The Critical Design Decision: Safety-First Default

The most important engineering decision in the entire system was what happens when classification data is unavailable.

There are several scenarios where a content safety record may be missing at ad serve time: a cache miss, a classifier processing delay for a very new post, or a classification service timeout. In each of these cases, the system has two choices: serve the ad anyway, or withhold it.

I designed the system to always withhold the ad when safety data is uncertain or missing.

This is a conservative stance that sacrifices a small fraction of impression volume in edge cases. But the alternative is to occasionally serve an ad in an unsafe context, which is a qualitatively different kind of failure. An impression lost to a safety withold is invisible to the advertiser. An ad that serves next to genuinely unsafe content is a brand safety incident that can damage the advertiser relationship and the platform's reputation with advertisers broadly.

At the platform level, advertiser trust is more valuable than the marginal impression volume recovered by serving in ambiguous cases.


Instrumentation

I instrumented the full filtering pipeline with metrics covering classification coverage rate (what percentage of adjacent posts have a valid, fresh classification record), filter trigger rate by category (which safety categories are most frequently causing blocks), impression withold rate by advertiser sensitivity level, and false positive rate measured against a human-labeled evaluation set used for model quality tracking.

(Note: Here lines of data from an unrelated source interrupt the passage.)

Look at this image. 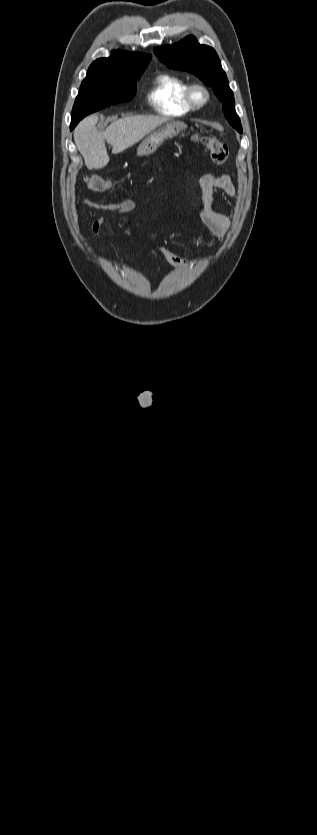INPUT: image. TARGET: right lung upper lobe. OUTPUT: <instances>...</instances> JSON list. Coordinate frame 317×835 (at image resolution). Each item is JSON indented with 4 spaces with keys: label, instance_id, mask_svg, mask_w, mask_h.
Here are the masks:
<instances>
[{
    "label": "right lung upper lobe",
    "instance_id": "cb5924a9",
    "mask_svg": "<svg viewBox=\"0 0 317 835\" xmlns=\"http://www.w3.org/2000/svg\"><path fill=\"white\" fill-rule=\"evenodd\" d=\"M150 55L131 53L125 51H114L109 58H99L89 67L87 75H100L115 71H130L148 64Z\"/></svg>",
    "mask_w": 317,
    "mask_h": 835
}]
</instances>
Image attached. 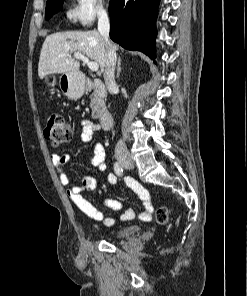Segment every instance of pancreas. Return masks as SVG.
Returning <instances> with one entry per match:
<instances>
[{
	"mask_svg": "<svg viewBox=\"0 0 247 296\" xmlns=\"http://www.w3.org/2000/svg\"><path fill=\"white\" fill-rule=\"evenodd\" d=\"M90 107L92 109V117L97 118L99 116L100 110L104 109V102L97 97L91 98Z\"/></svg>",
	"mask_w": 247,
	"mask_h": 296,
	"instance_id": "obj_1",
	"label": "pancreas"
}]
</instances>
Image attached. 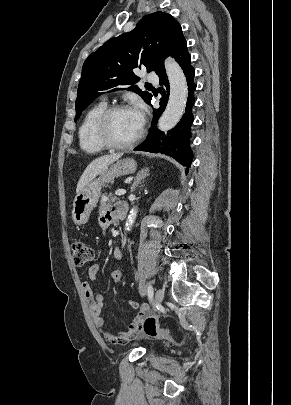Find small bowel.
I'll use <instances>...</instances> for the list:
<instances>
[{
	"instance_id": "c3829d8e",
	"label": "small bowel",
	"mask_w": 291,
	"mask_h": 405,
	"mask_svg": "<svg viewBox=\"0 0 291 405\" xmlns=\"http://www.w3.org/2000/svg\"><path fill=\"white\" fill-rule=\"evenodd\" d=\"M116 217H118L117 207L111 210L104 211L99 219L100 226L103 229H106L111 225V223L116 219ZM121 255H122L121 251L117 249L115 251V257L119 259L121 258ZM100 267L101 265L99 262H94L85 269V272L91 280H96L97 273L100 270ZM83 290L85 297L89 303L90 314L92 316V319L94 323L100 328L102 335L107 341L114 344H122L131 340L138 334L141 328L143 316L148 311L147 306L145 305L139 306L136 302L130 301V305L133 308L138 309L136 317L134 318L133 322L129 325L127 330L122 331L120 333H112L105 328V323L102 318V311L104 306L102 295L94 294L91 286L87 282L83 283Z\"/></svg>"
}]
</instances>
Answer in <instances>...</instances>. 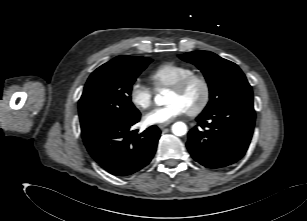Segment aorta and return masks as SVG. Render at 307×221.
<instances>
[{
  "mask_svg": "<svg viewBox=\"0 0 307 221\" xmlns=\"http://www.w3.org/2000/svg\"><path fill=\"white\" fill-rule=\"evenodd\" d=\"M163 94L164 92H161L160 94H157L154 98V101L158 106L165 104ZM172 132L176 136H183L187 133V126L183 122H176L172 125Z\"/></svg>",
  "mask_w": 307,
  "mask_h": 221,
  "instance_id": "obj_1",
  "label": "aorta"
}]
</instances>
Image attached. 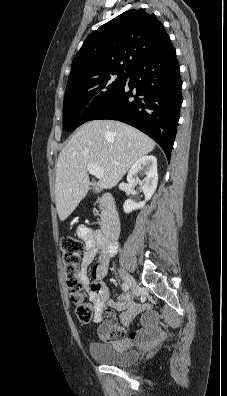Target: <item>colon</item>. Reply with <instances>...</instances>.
<instances>
[{"label": "colon", "instance_id": "colon-1", "mask_svg": "<svg viewBox=\"0 0 227 396\" xmlns=\"http://www.w3.org/2000/svg\"><path fill=\"white\" fill-rule=\"evenodd\" d=\"M82 240L66 236L61 241V260L66 278V286L76 305V316L82 323H89L94 315V306L85 301L83 283L78 277V265L84 251Z\"/></svg>", "mask_w": 227, "mask_h": 396}]
</instances>
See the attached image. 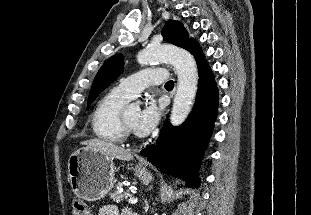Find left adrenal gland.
<instances>
[{
    "label": "left adrenal gland",
    "instance_id": "1",
    "mask_svg": "<svg viewBox=\"0 0 311 215\" xmlns=\"http://www.w3.org/2000/svg\"><path fill=\"white\" fill-rule=\"evenodd\" d=\"M148 209H149V204L147 201H145V207H144L145 212H147Z\"/></svg>",
    "mask_w": 311,
    "mask_h": 215
}]
</instances>
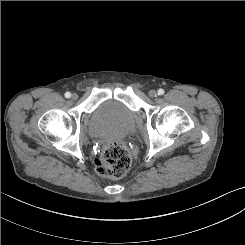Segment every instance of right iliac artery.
I'll return each instance as SVG.
<instances>
[{
  "instance_id": "obj_1",
  "label": "right iliac artery",
  "mask_w": 245,
  "mask_h": 245,
  "mask_svg": "<svg viewBox=\"0 0 245 245\" xmlns=\"http://www.w3.org/2000/svg\"><path fill=\"white\" fill-rule=\"evenodd\" d=\"M70 96H71L70 92H66V93H65V97H66V98H70Z\"/></svg>"
}]
</instances>
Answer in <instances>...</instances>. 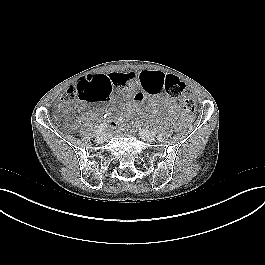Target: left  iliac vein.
<instances>
[{
    "label": "left iliac vein",
    "instance_id": "obj_1",
    "mask_svg": "<svg viewBox=\"0 0 265 265\" xmlns=\"http://www.w3.org/2000/svg\"><path fill=\"white\" fill-rule=\"evenodd\" d=\"M140 137L148 142H153L155 140V137L146 129H142L139 132Z\"/></svg>",
    "mask_w": 265,
    "mask_h": 265
}]
</instances>
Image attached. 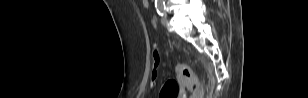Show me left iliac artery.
Returning a JSON list of instances; mask_svg holds the SVG:
<instances>
[{
  "mask_svg": "<svg viewBox=\"0 0 308 98\" xmlns=\"http://www.w3.org/2000/svg\"><path fill=\"white\" fill-rule=\"evenodd\" d=\"M155 7H156V10H157V13L163 17L165 16V11H166V8H165V3L164 2H158L155 4Z\"/></svg>",
  "mask_w": 308,
  "mask_h": 98,
  "instance_id": "44dca946",
  "label": "left iliac artery"
}]
</instances>
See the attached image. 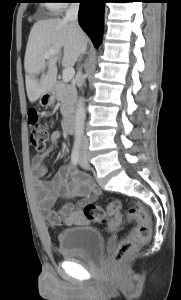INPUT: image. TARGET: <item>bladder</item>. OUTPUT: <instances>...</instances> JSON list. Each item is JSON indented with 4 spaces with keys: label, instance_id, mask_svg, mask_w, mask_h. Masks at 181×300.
I'll return each mask as SVG.
<instances>
[{
    "label": "bladder",
    "instance_id": "obj_1",
    "mask_svg": "<svg viewBox=\"0 0 181 300\" xmlns=\"http://www.w3.org/2000/svg\"><path fill=\"white\" fill-rule=\"evenodd\" d=\"M58 245L63 257L70 260L89 261L102 254L104 238L96 228L76 226L60 233Z\"/></svg>",
    "mask_w": 181,
    "mask_h": 300
}]
</instances>
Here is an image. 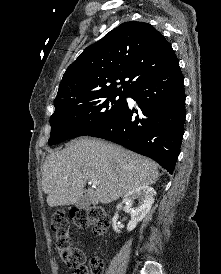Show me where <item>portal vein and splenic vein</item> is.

These metrics drove two improvement loops: continuous retraining of the content classifier using confirmed false positive and false negative examples, and recalibration of the sensitivity level thresholds as the training data matured.


Outcome

The Threads Ads Brand Safety system enabled the platform to offer contractually backed brand safety guarantees to top-tier advertisers, a prerequisite for enterprise campaign adoption that did not exist before this project. It established the classification and enforcement infrastructure that now supports the full Threads ads product at scale, and it set the standard for how brand safety is handled across future Meta surface launches.